Note: formats defined in the option redefine default configuration, you should define all need formats manually or create two configuration for run jscpd

  • Cli options: --formats-exts
  • Type: string
  • Default: null

Store

Stores used for collect information about code, by default all information collect in memory.

Available stores:

  • leveldb - leveldb store all data to files. The store recommended as store for big repositories.
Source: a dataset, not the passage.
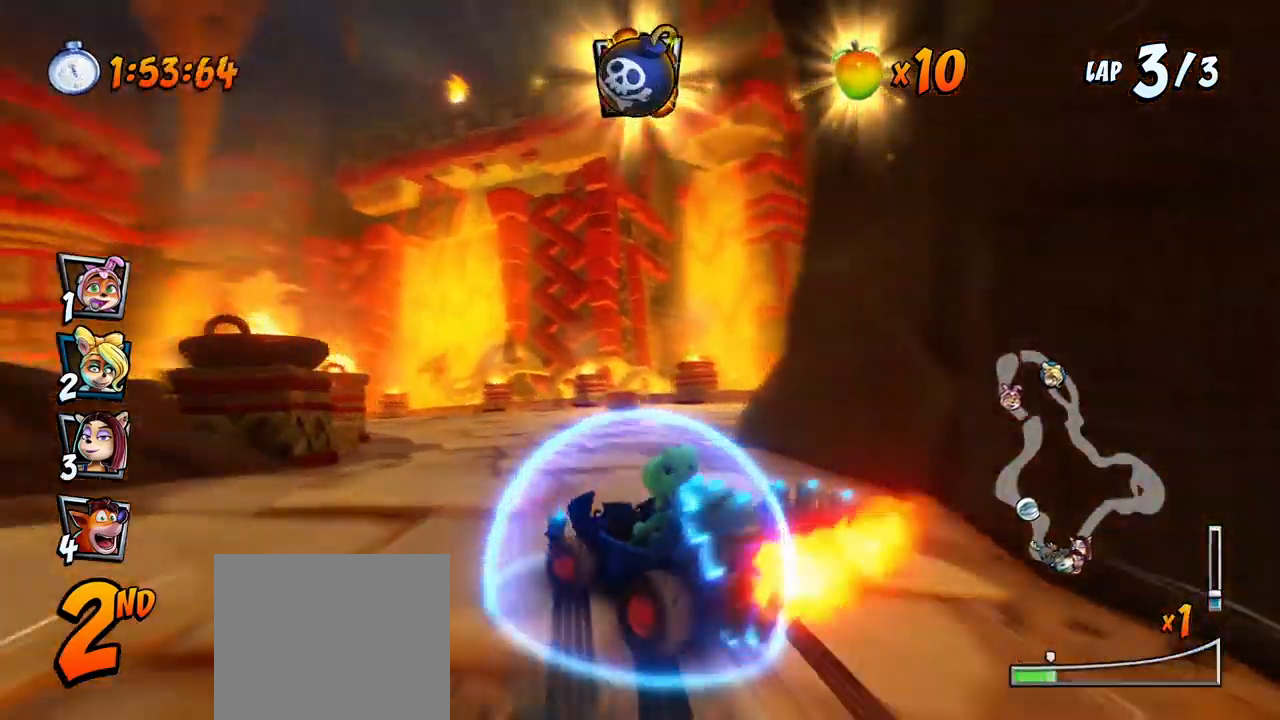
{"buttons": ["CROSS", "R2", "DPAD_RIGHT"], "left_stick": "center", "events": [[100, "DPAD_UP", "down"], [117, "DPAD_LEFT", "up"], [150, "DPAD_RIGHT", "down"], [150, "DPAD_UP", "up"]]}
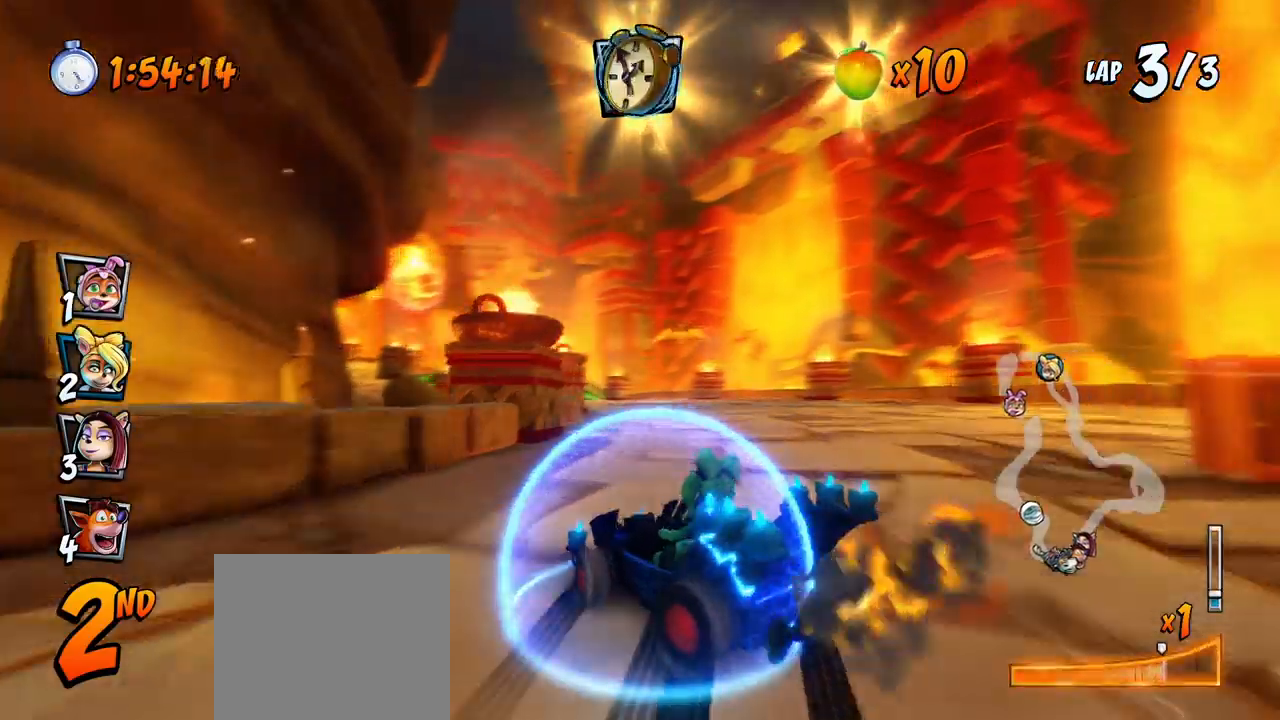
{"buttons": ["CROSS", "R2", "DPAD_UP", "DPAD_RIGHT"], "left_stick": "center", "events": [[100, "DPAD_UP", "down"], [133, "L1", "down"], [283, "L1", "up"]]}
Should install @jscpd/leveldb-store before;

Note: A store can be developed manually, see @jscpd/finder package and @jscpd/leveldb-store as example.

  • Cli options: --store
  • Type: string
  • Default: null

Ignore Pattern

Ignore code blocks matching the regexp patterns.

  • Cli options: --ignore-pattern
  • Type: string
  • Default: null

Example:

$ jscpd /path/to/source --ignore-pattern "import.*from\s*'.*'"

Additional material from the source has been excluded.